2023 Boston Marathon - Variability in Finish Times

histograms
summary statistics
bimodal data
Describing finish time for runners in the 2023 Boston Marathon
Authors
Affiliation

Ivan Ramler

St. Lawrence University

Jack Fay

St. Lawrence University

Published

May 13, 2024

Welcome video

Introduction

For this activity, you will be exploring the result times from female and male runners that finished the 2023 Boston Marathon.

In particular, you will examine both visualizations and summary statistics of result times to explore the variation in finish times as well as use comparative techniques, such as z-scores, to compare and contrast male and female participants.

Investigating these trends is useful for several reasons. Firstly, exploring these trends can help to deepen our understanding of how different factors, such as gender, impact marathon performances. Secondly, analyzing the distribution of finish times and the performance of top finishers against the masses provides insights into the competitive landscape of the marathon. It can identify outliers or exceptional performances and understand how elite athletes compare to average participants. Although not directly connected to this data, analyses like these can inform training strategies, highlight the effectiveness of different preparation methods, and inspire both new and experienced runners by showcasing the range of achievable performances.

This activity would be suitable for an in-class example or quiz.

By the end of the activity, you will be able to:

  1. Analyze distributions using histograms
  2. Identify potential confounding variables to explain bimodal data
  3. Compare and contrast distributions for a pair of groups
  4. Calculate and compare z-scores for individual cases

For this activity, students will primarily use basic concepts of histograms and summary statistics to analyze distributions. Students will also likely require knowledge of z-scores.

The provided worksheets do not require any specific statistical software. (Although they will likely require access to a calculator.)

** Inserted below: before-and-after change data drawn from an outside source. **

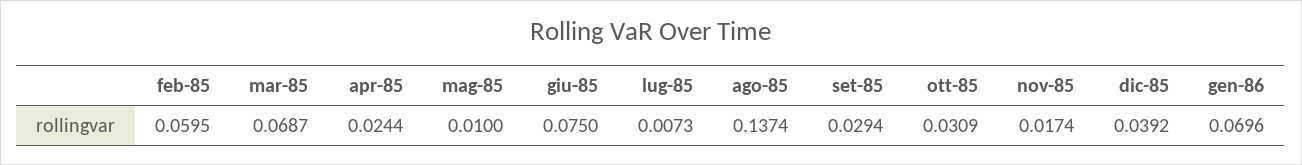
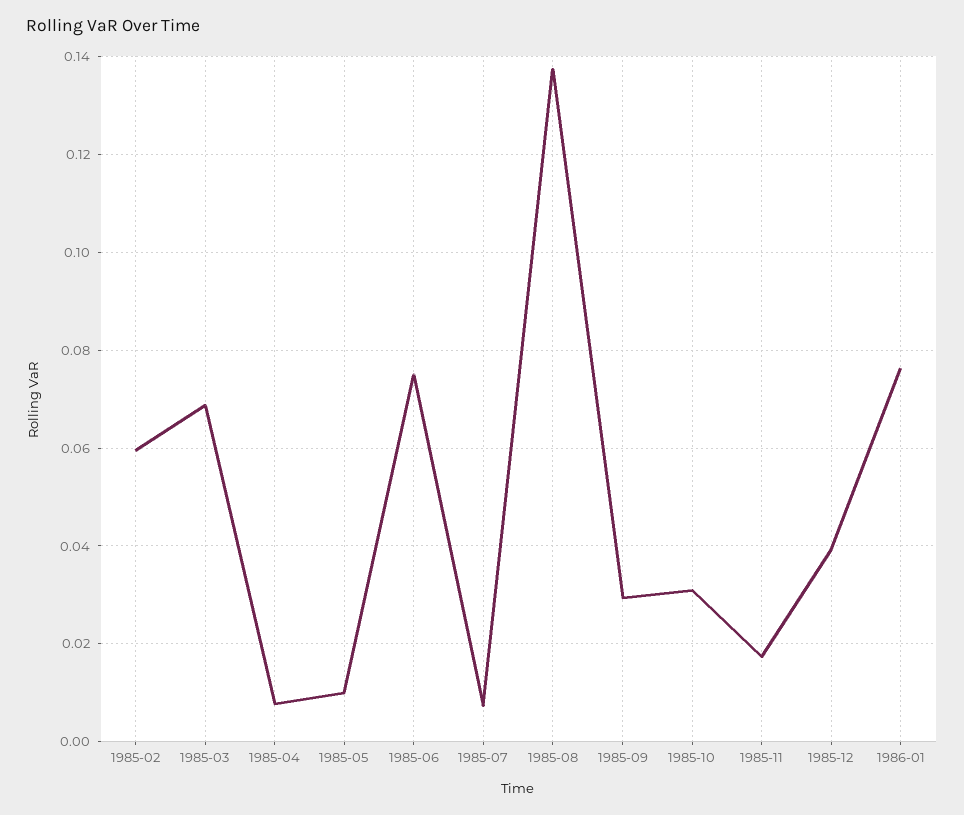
  {
    "feb-85": 0.0595,
    "mar-85": 0.0687,
-   "apr-85": 0.0244,
+   "apr-85": 0.008,
    "mag-85": 0.01,
    "giu-85": 0.075,
    "lug-85": 0.0073,
    "ago-85": 0.1374,
    "set-85": 0.0294,
    "ott-85": 0.0309,
    "nov-85": 0.0174,
    "dic-85": 0.0392,
-   "gen-86": 0.0696
+   "gen-86": 0.076
  }

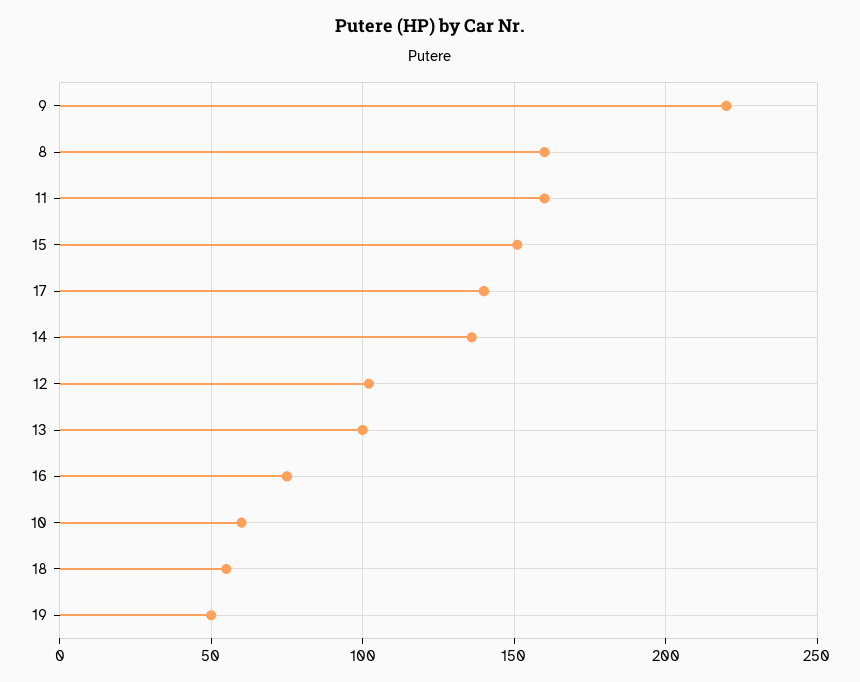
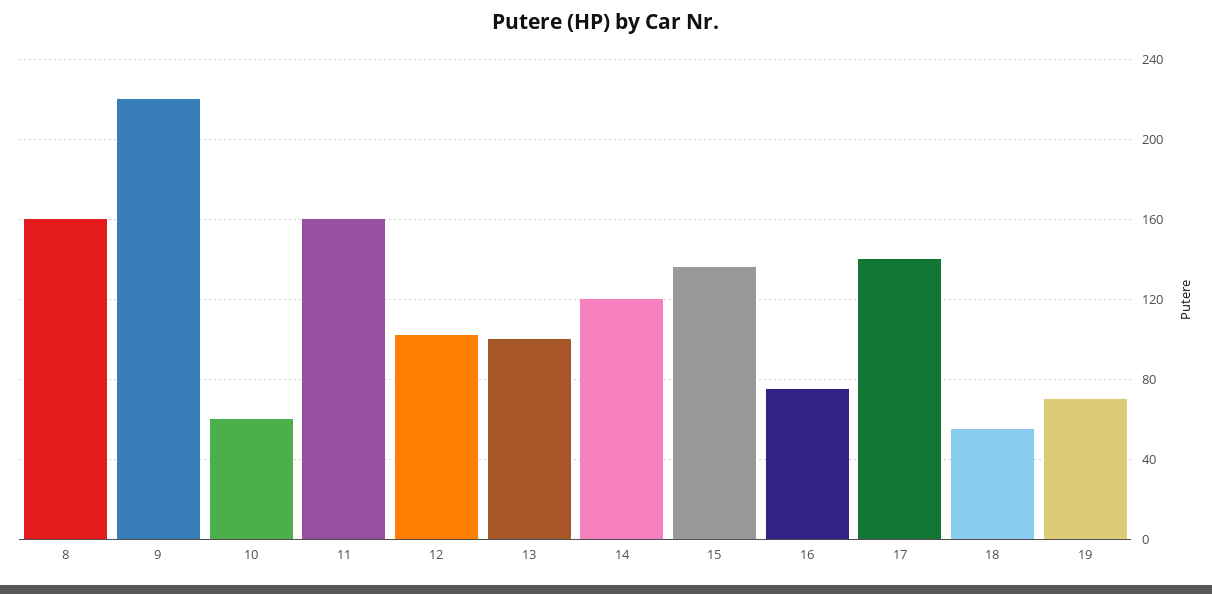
  {
    "9": 220,
    "8": 160,
    "11": 160,
-   "15": 150,
+   "15": 135,
    "17": 140,
-   "14": 135,
+   "14": 120,
    "12": 100,
    "13": 100,
    "16": 75,
    "10": 60,
    "18": 55,
-   "19": 50
+   "19": 70
  }

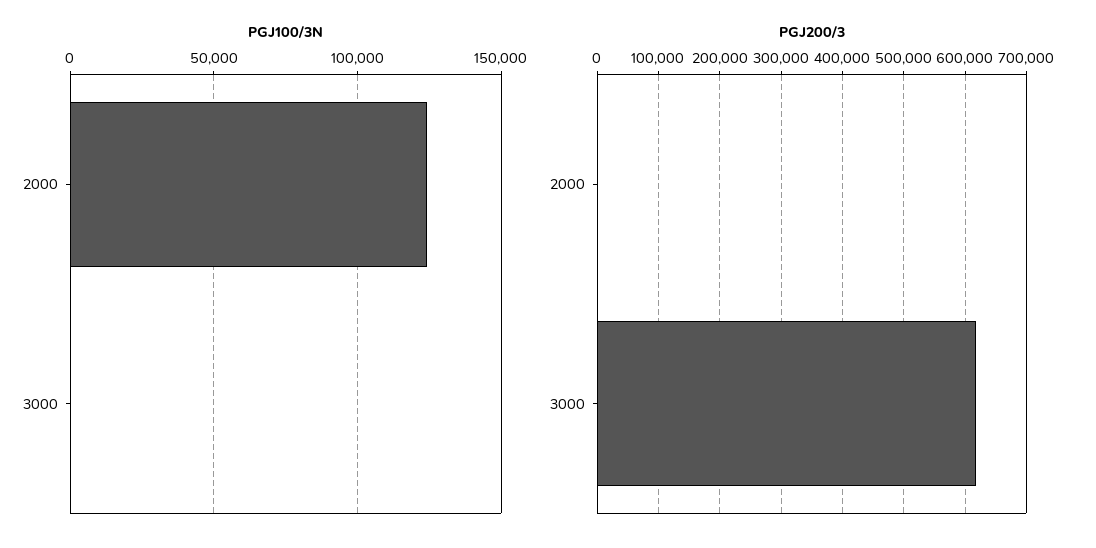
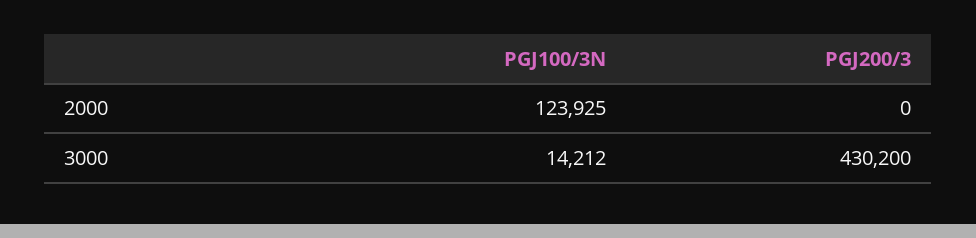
  {
    "PGJ100/3N": {
      "2000": 123925,
-     "3000": 0
+     "3000": 14212
    },
    "PGJ200/3": {
      "2000": 0,
-     "3000": 620000
+     "3000": 430200
    }
  }

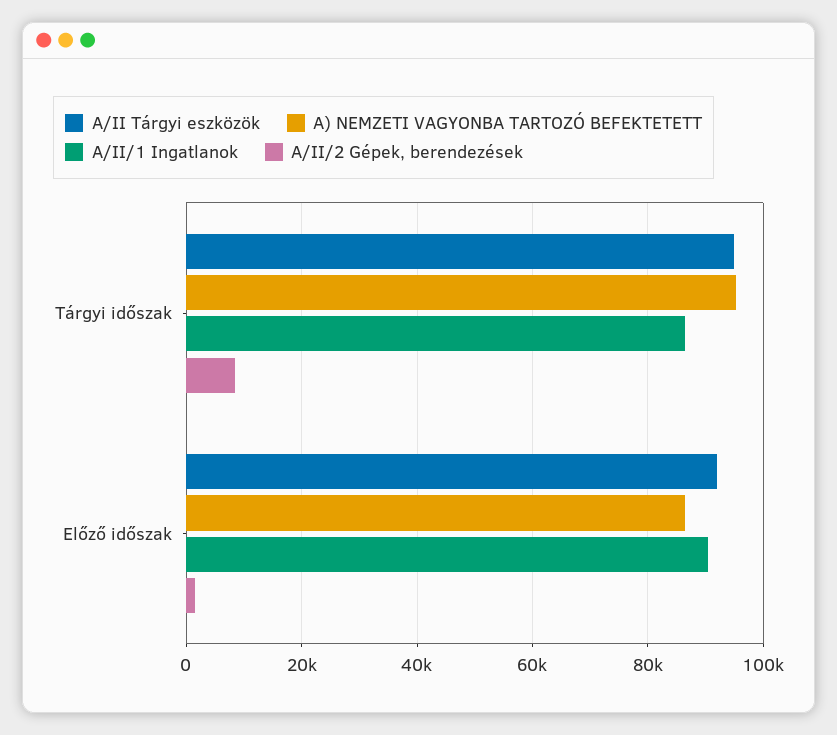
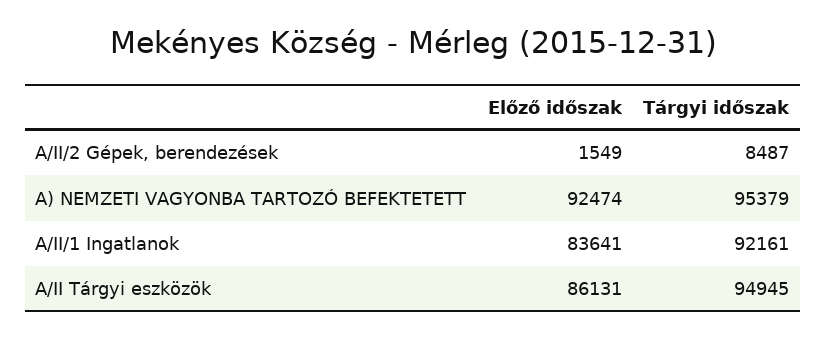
  {
    "A/II Tárgyi eszközök": {
      "Tárgyi időszak": 94945,
-     "Előző időszak": 92000
+     "Előző időszak": 86131
    },
    "A) NEMZETI VAGYONBA TARTOZÓ BEFEKTETETT": {
      "Tárgyi időszak": 95379,
-     "Előző időszak": 86000
+     "Előző időszak": 92474
    },
    "A/II/1 Ingatlanok": {
-     "Tárgyi időszak": 86000,
+     "Tárgyi időszak": 92161,
-     "Előző időszak": 90000
+     "Előző időszak": 83641
    },
    "A/II/2 Gépek, berendezések": {
      "Tárgyi időszak": 8487,
      "Előző időszak": 1549
    }
  }

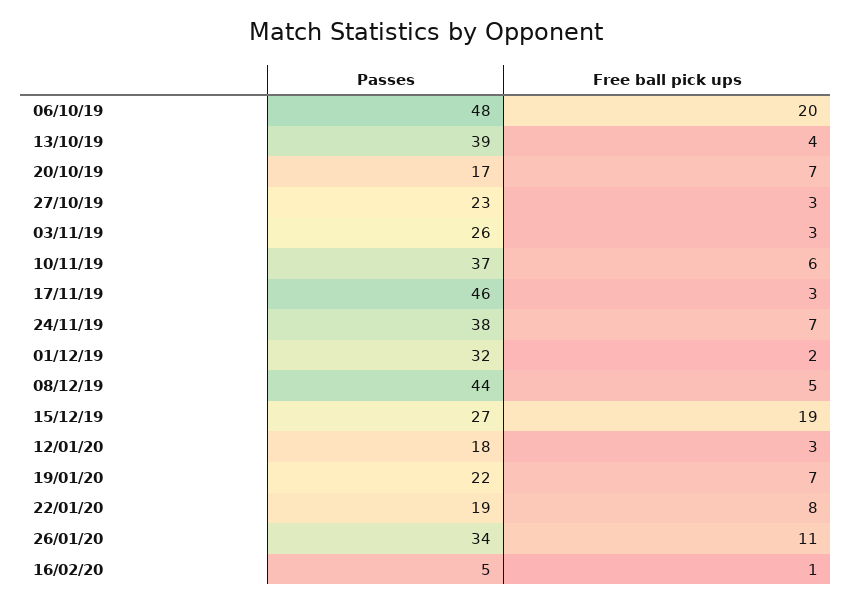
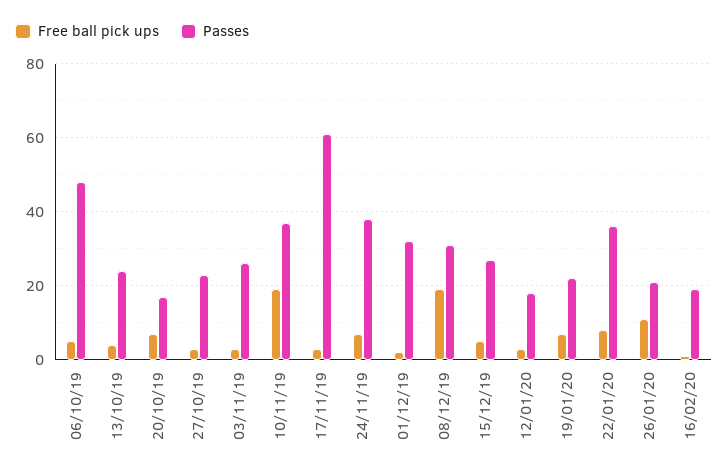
  {
    "Passes": {
      "06/10/19": 48,
-     "13/10/19": 39,
+     "13/10/19": 25,
      "20/10/19": 17,
      "27/10/19": 23,
      "03/11/19": 26,
      "10/11/19": 37,
-     "17/11/19": 46,
+     "17/11/19": 60,
      "24/11/19": 38,
      "01/12/19": 32,
-     "08/12/19": 44,
+     "08/12/19": 30,
      "15/12/19": 27,
      "12/01/20": 18,
      "19/01/20": 22,
-     "22/01/20": 19,
+     "22/01/20": 35,
-     "26/01/20": 34,
+     "26/01/20": 20,
-     "16/02/20": 5
+     "16/02/20": 20
    },
    "Free ball pick ups": {
-     "06/10/19": 20,
+     "06/10/19": 5,
      "13/10/19": 4,
      "20/10/19": 7,
      "27/10/19": 3,
      "03/11/19": 3,
-     "10/11/19": 6,
+     "10/11/19": 20,
      "17/11/19": 3,
      "24/11/19": 7,
      "01/12/19": 2,
-     "08/12/19": 5,
+     "08/12/19": 20,
-     "15/12/19": 19,
+     "15/12/19": 5,
      "12/01/20": 3,
      "19/01/20": 7,
      "22/01/20": 8,
      "26/01/20": 11,
      "16/02/20": 1
    }
  }

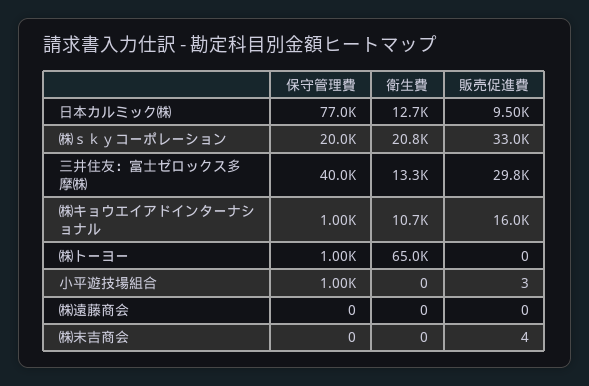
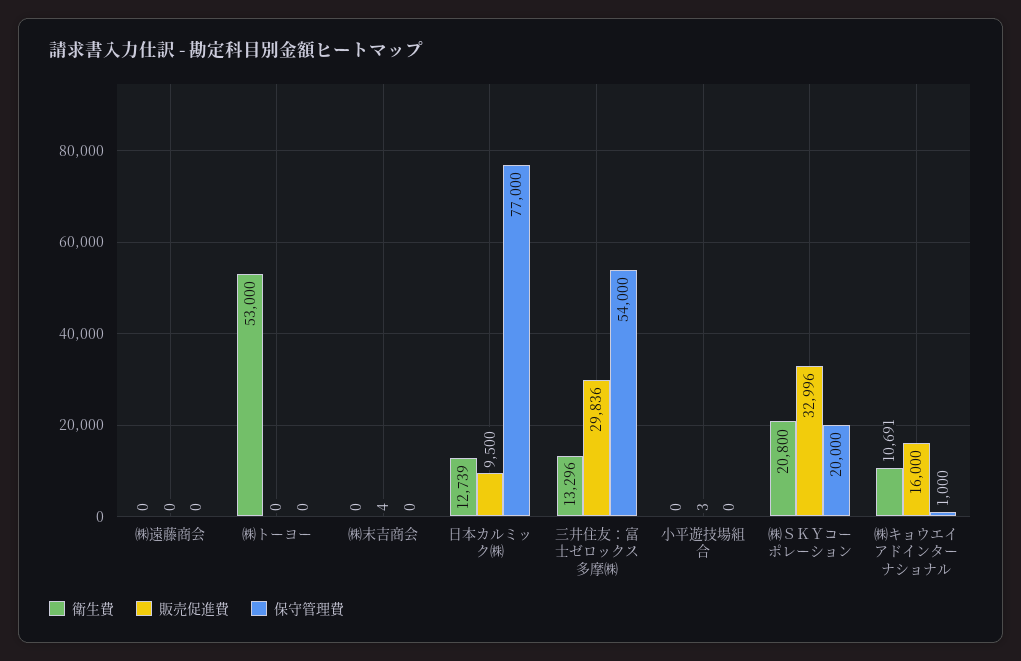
  {
    "保守管理費": {
      "日本カルミック㈱": 77000,
      "㈱ｓｋｙコーポレーション": 20000,
-     "三井住友：富士ゼロックス多摩㈱": 40000,
+     "三井住友：富士ゼロックス多摩㈱": 54000,
      "㈱キョウエイアドインターナショナル": 1000,
-     "㈱トーヨー": 1000,
+     "㈱トーヨー": 0,
-     "小平遊技場組合": 1000,
+     "小平遊技場組合": 0,
      "㈱遠藤商会": 0,
      "㈱末吉商会": 0
    },
    "衛生費": {
      "日本カルミック㈱": 12739,
      "㈱ｓｋｙコーポレーション": 20800,
      "三井住友：富士ゼロックス多摩㈱": 13296,
      "㈱キョウエイアドインターナショナル": 10691,
-     "㈱トーヨー": 65000,
+     "㈱トーヨー": 53000,
      "小平遊技場組合": 0,
      "㈱遠藤商会": 0,
      "㈱末吉商会": 0
    },
    "販売促進費": {
      "日本カルミック㈱": 9500,
      "㈱ｓｋｙコーポレーション": 32996,
      "三井住友：富士ゼロックス多摩㈱": 29836,
      "㈱キョウエイアドインターナショナル": 16000,
      "㈱トーヨー": 0,
      "小平遊技場組合": 3,
      "㈱遠藤商会": 0,
      "㈱末吉商会": 4
    }
  }

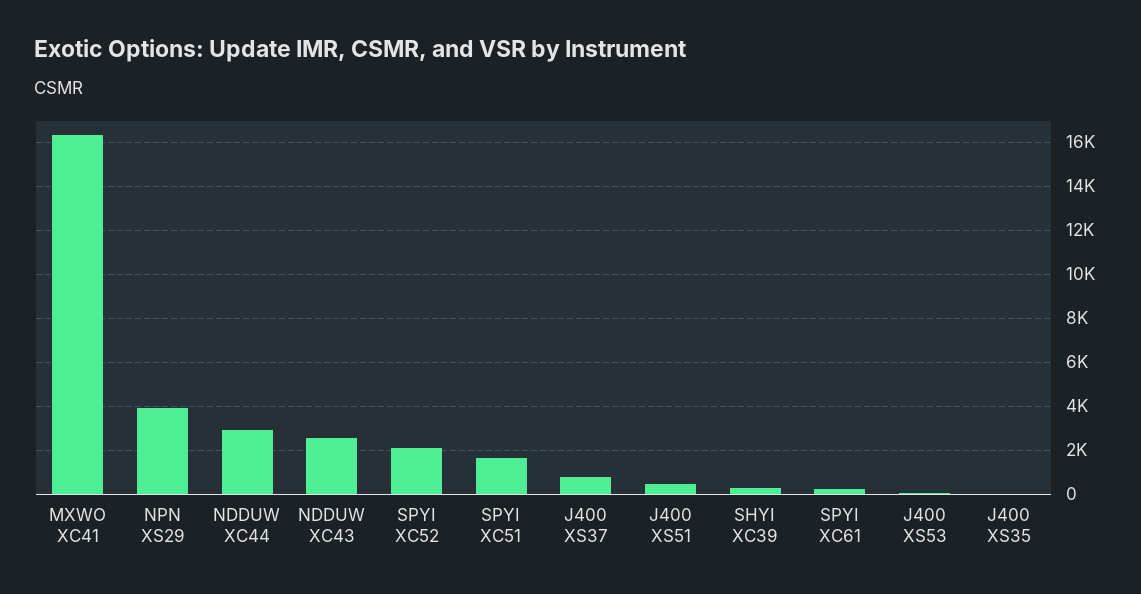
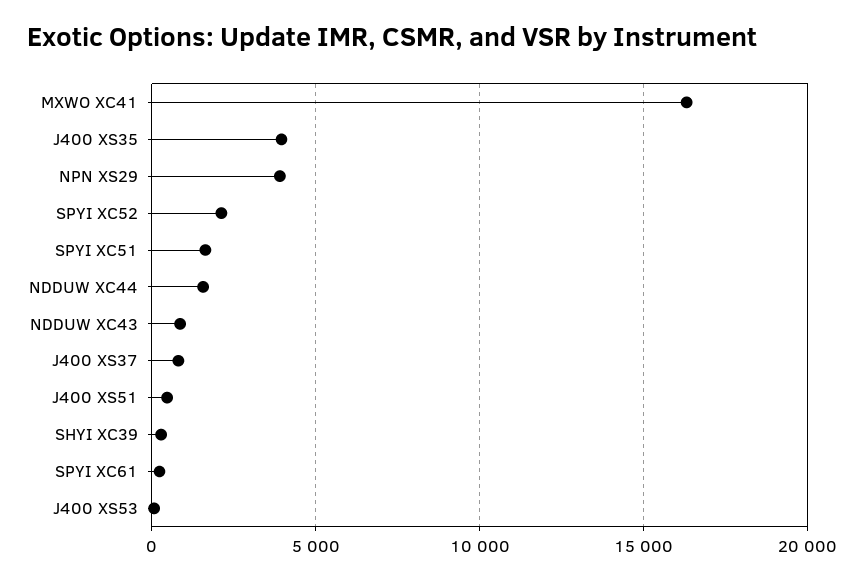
  {
    "MXWO XC41": 16500,
    "NPN XS29": 4000,
-   "NDDUW XC44": 3000,
+   "NDDUW XC44": 1500,
-   "NDDUW XC43": 2500,
+   "NDDUW XC43": 1000,
    "SPYI XC52": 2000,
    "SPYI XC51": 1500,
    "J400 XS37": 1000,
    "J400 XS51": 500,
    "SHYI XC39": 500,
    "SPYI XC61": 0,
    "J400 XS53": 0,
-   "J400 XS35": 0
+   "J400 XS35": 4000
  }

Since the data are provided, instructors are encouraged to modify the worksheets to have student construct visualizations and calculate summary statistics using whichever software they choose.

Data

The data set contains 26598 rows and 15 columns. Each row represents a runner who completed the Boston Marathon in 2023

Download data:

Available on the SCORE Data Repository: boston_marathon_2023.csv

Variable Descriptions
Variable Description
age_group age group of the runner
place_overall finishing place of the runner out of all runners
place_gender finishing place of runner among the same gender
place_division finishing place of runner among runners of the same gender and age group
name name of runner
gender gender of runner
team team the runner is affiliated with
bib_number bib number of runner
half_time half marathon time of runner
finish_net finishing time timed from when they cross the starting gate
finish_gun finishing time of runner timed from when the starter gun is fired
half_time_sec half marathon time in seconds
finish_net_sec net finish in seconds
finish_gun_sec gun finish in seconds
finish_net_minutes net finish in minutes

Data Source

Boston Athletic Association

Materials

We provide editable MS Word handouts along with their solutions.

Class handout

Class handout - with solutions

In conclusion, the Boston Marathon Times worksheet provides valuable learning opportunities for students in several key areas. It allows them to understand reasons by variability might exist and to discover multimodal distributions can occur simply due to excluding an important explanatory variable that otherwise confounds the analysis. The calculation of z-scores or other similar measurement of relative location enables students to compare and contrast the remarkable achievements of the top female and male finishers, shedding light on their talent in their respective fields. Overall, this worksheet allows students to critically analyze the 2023 marathon result data and draw meaningful conclusions about the extraordinary performances of athletes in the race.